Extracted data: Begin
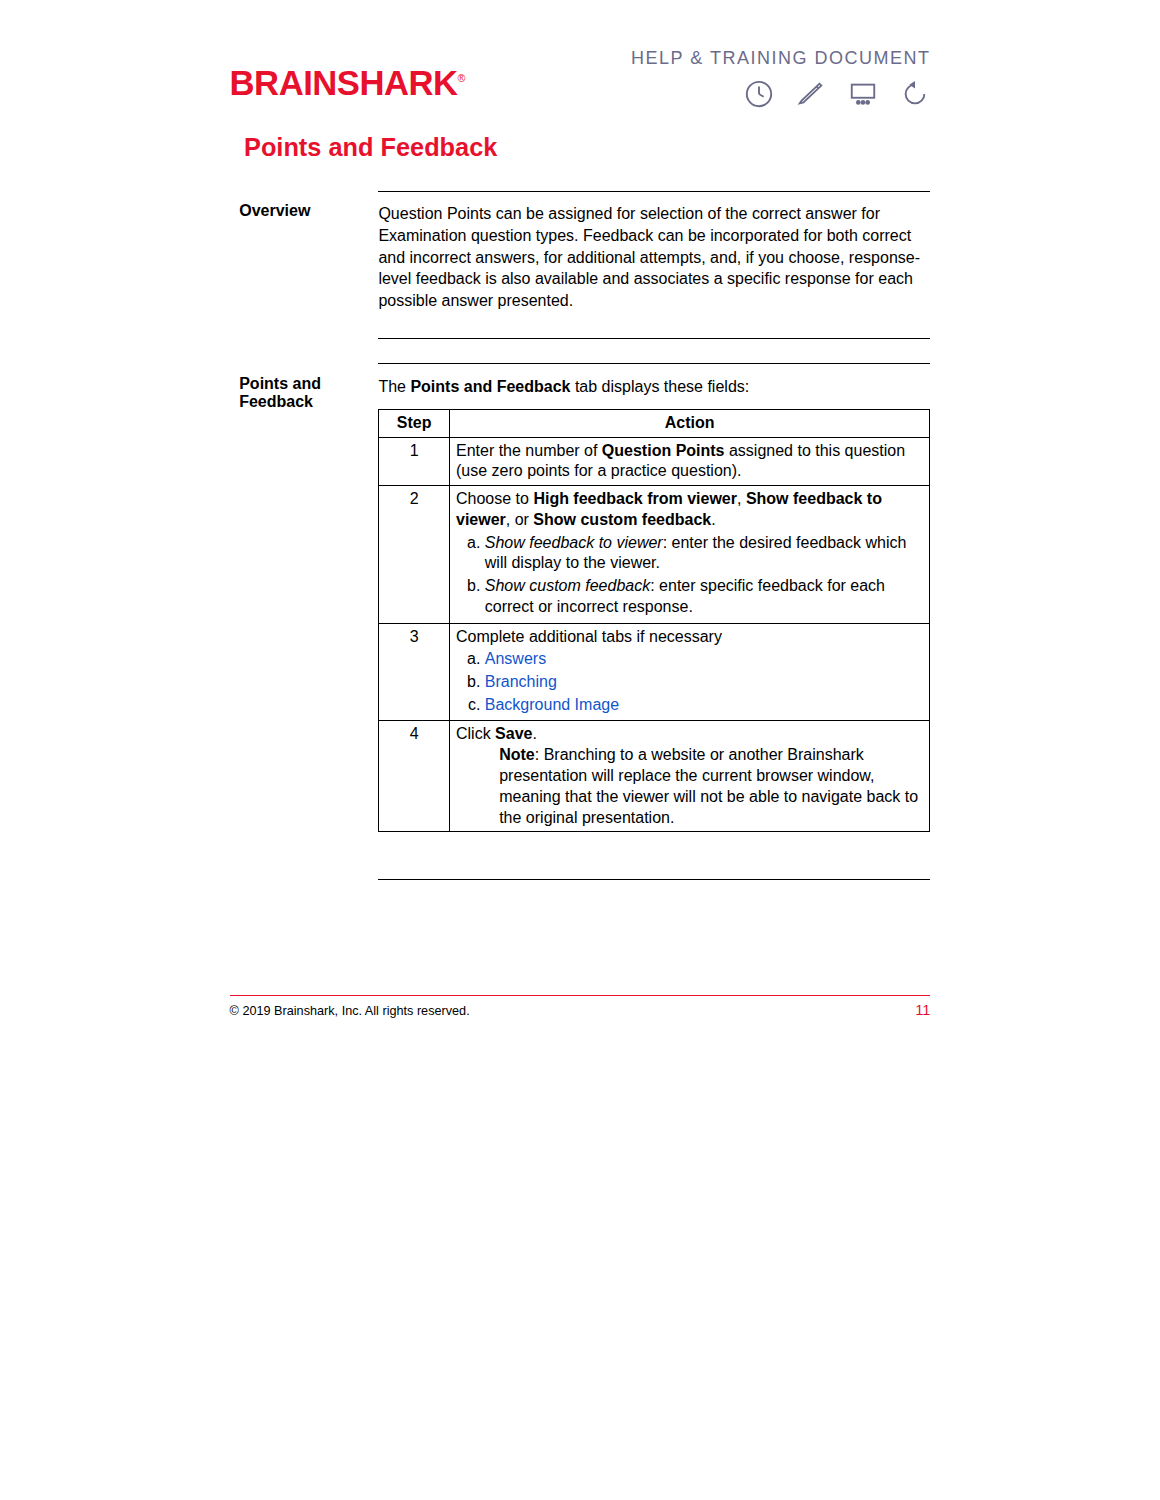BRAINSHARK®
HELP & TRAINING DOCUMENT
Points and Feedback
Overview
Question Points can be assigned for selection of the correct answer for Examination question types. Feedback can be incorporated for both correct and incorrect answers, for additional attempts, and, if you choose, response-level feedback is also available and associates a specific response for each possible answer presented.
Points and Feedback
The Points and Feedback tab displays these fields:
| Step | Action |
| --- | --- |
| 1 | Enter the number of Question Points assigned to this question (use zero points for a practice question). |
| 2 | Choose to High feedback from viewer , Show feedback to viewer , or Show custom feedback . Show feedback to viewer : enter the desired feedback which will display to the viewer. Show custom feedback : enter specific feedback for each correct or incorrect response. |
| 3 | Complete additional tabs if necessary Answers Branching Background Image |
| 4 | Click Save . Note : Branching to a website or another Brainshark presentation will replace the current browser window, meaning that the viewer will not be able to navigate back to the original presentation. |
© 2019 Brainshark, Inc. All rights reserved.
11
Extracted data: End
> **Exercise directions**: Transcribe the records above exactly and drop every picture.

> **Answer space**:
BRAINSHARK®
HELP & TRAINING DOCUMENT
Points and Feedback
Overview
Question Points can be assigned for selection of the correct answer for Examination question types. Feedback can be incorporated for both correct and incorrect answers, for additional attempts, and, if you choose, response-level feedback is also available and associates a specific response for each possible answer presented.
Points and Feedback
The Points and Feedback tab displays these fields:
| Step | Action |
| --- | --- |
| 1 | Enter the number of Question Points assigned to this question (use zero points for a practice question). |
| 2 | Choose to High feedback from viewer , Show feedback to viewer , or Show custom feedback . Show feedback to viewer : enter the desired feedback which will display to the viewer. Show custom feedback : enter specific feedback for each correct or incorrect response. |
| 3 | Complete additional tabs if necessary Answers Branching Background Image |
| 4 | Click Save . Note : Branching to a website or another Brainshark presentation will replace the current browser window, meaning that the viewer will not be able to navigate back to the original presentation. |
© 2019 Brainshark, Inc. All rights reserved.
11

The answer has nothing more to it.